Il cancellino di Gualtieri

La cosiddetta “cancel culture” s’insinua tra le pieghe della narrazione dell’ex ministro dell’Economia. Forse non se ne avvede, ma commette comunque un errore. La storia del centrosinistra a Roma, in realtà, è più articolata del bignami presentato da Gualtieri. Nasce nei primi Anni sessanta, con Glauco Della Porta e Amerigo Petrucci, prosegue con buoni sindaci come Clelio Darida e Nicola Signorello. Perché dimenticarlo?

 

Enzo Carra

 

Curiosa campagna elettorale quella che si svolge a Roma: c’è uno, il candidato della destra Michetti, che ambisce a fare di Roma la nuova “caput mundi” e ce n’è un altro, il candidato del centrosinistra, Roberto Gualtieri, che il passato preferisce ignorarlo. Non è dato sapere se Michetti pensi a qualche forma di cesarismo, che pure certo andrebbe a genio a parte del suo elettorato. Quello che è sicuro, invece, è che Gualtieri, il quale pure è uno storico, utilizza sommariamente la “cancel culture”. Il suo problema non è la damnatio memoriae di certi imperatori, lui non vuole dimenticare Nerone, a lui basta depennare il trentennio democristiano in Campidoglio che è pur sempre nel Dna di tanti elettori e dirigenti del suo partito.

 

Intervistato da Repubblica, Gualtieri è orgoglioso di poter affermare che “il centrosinistra ha espresso i più grandi sindaci di Roma” e li cita. Da Argan a Petroselli, da Rutelli a Veltroni. Gualtieri dimentica Ugo Vetere e inserisce arditamente Ernesto Nathan, ma ottiene questo risultato utilizzando la “cancel culture” e, grazie a questo strumento, può addirittura riconoscere che “anche l’esperienza di Marino ha prodotto risultati importanti.” Dei quali né lui né i suoi compagni di corrente si resero conto allora, essendo i principali protagonisti della cacciata a mezzo notaio di quel sindaco.
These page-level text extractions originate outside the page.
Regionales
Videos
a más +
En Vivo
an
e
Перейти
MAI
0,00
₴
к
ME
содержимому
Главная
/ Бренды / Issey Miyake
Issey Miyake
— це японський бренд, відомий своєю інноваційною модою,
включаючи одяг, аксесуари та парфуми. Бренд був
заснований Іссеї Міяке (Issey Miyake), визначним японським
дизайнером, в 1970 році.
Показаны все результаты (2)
Sempre grazie alla “cancel culture” Gualtieri può omettere il seguito della gita dal notaio, detonatore dell’esplosione grillina nella Capitale con conseguente elezione di Virginia Raggi.

 

La storia del centrosinistra a Roma è più articolata del bignami presentato da Gualtieri. Nasce nei primi Anni sessanta, con Glauco Della Porta e Amerigo Petrucci, prosegue con buoni sindaci come Clelio Darida e Nicola Signorello. È pur vero che quel centrosinistra non comprendeva i comunisti, ma perché cancellarli? Quella storia non si è mai davvero fatta, o meglio è stata scritta dai vinti e non dai vincitori di allora. Ed è una storia dalla quale sgocciolano notizie di crimini ed errori, ma anche di grandi successi. In quei lunghi anni c’è stato il “sacco di Roma”, ma ci sono state anche le Olimpiadi del 1960 con quello che hanno significato per il riordino urbano. C’è stata la banda della Magliana, che non era una corrente democristiana, ma anche la ricostruzione della città sulle macerie della guerra. Si sono visti in Campidoglio democristiani grossier e comunisti dotati di esprit de finesse, ma tutto questo che vuol dire? Certo non basta a giustificarne la rozza cancellazione.

 

Questa parte allo storico Gualtieri non interessa. Eppure sa che da quegli anni e da quella gente viene anche la passione e l’onesta politica di tanti elettori e di tante donne e uomini che combattono con lui la stessa battaglia. Per riportare Roma tra le grandi capitali del mondo.